Matrix factorization for recommender systems

Basic matrix factorization assumptions:

Each user can be described by k attributes or features. For example, feature 1 might be a number that says how much each user likes sci-fi movies.

Each item (movie) can be described by an analagous set of k attributes or features. To correspond to the above example, feature 1 for the movie might be a number that says how close the movie is to pure sci-fi.

If we multiply each feature of the user by the corresponding feature of the movie and add everything together, this will be a good approximation for the rating the user would give that movie.

The beauty is that we do not know what these features are. Nor do we know how many (k) features are relevant. We simply pick a number for k and learn the relevant values for all the features for all the users and items. How do we learn? By minimizing a loss function.

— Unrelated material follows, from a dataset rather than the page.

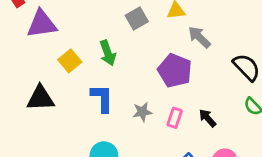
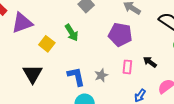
black triangle: (41, 98) -> (32, 74), turned -45
blue L-shape: (102, 98) -> (76, 76), moved
gray star: (142, 112) -> (101, 75), moved

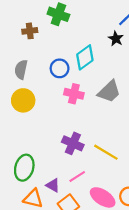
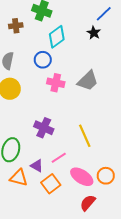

We can turn our matrix factorization approximation of a k-attribute user into math by letting a user u take the form of a k-dimensional vector x_u. Similarly, an item i can be k-dimensional vector y_i. User u’s predicted rating for item i is just the dot product of their two vectors.

\[ \hat{r}_{ui} = x^T_u . y_i = \sum\limits_{k} x_{uk}y_{ki}\]

where \(\hat{r}_{ui}\) hat represents our prediction for the true rating \(\hat{r}_{ui}\), and \(y_i\) (\(x^T_u\)) is assumed to be a column (row) vector. These user and item vectors are often called latent vectors or low-dimensional embeddings in the literature. The k attributes are often called the latent factors. We will choose to minimize the square of the difference between all ratings in our dataset (S) and our predictions. This produces a loss function of the form

\[ L = \sum\limits_{u,i\in S} (r_{ui} - x^T_u . y_i)^2 + \lambda_x \sum\limits_{u} ||x_{u}||^2 + \lambda_y \sum\limits_{u} ||y_{i}||^2\]

Note that we’ve added on two L2 regularization terms at the end to prevent overfitting of the user and item vectors. Our goal now is to minimize this loss function. Derivatives are an obvious tool for minimizing functions, the two most popular derivative-based methods are: Alternating Least Squares (ALS) and Stochastic Gradient Descent (SGD)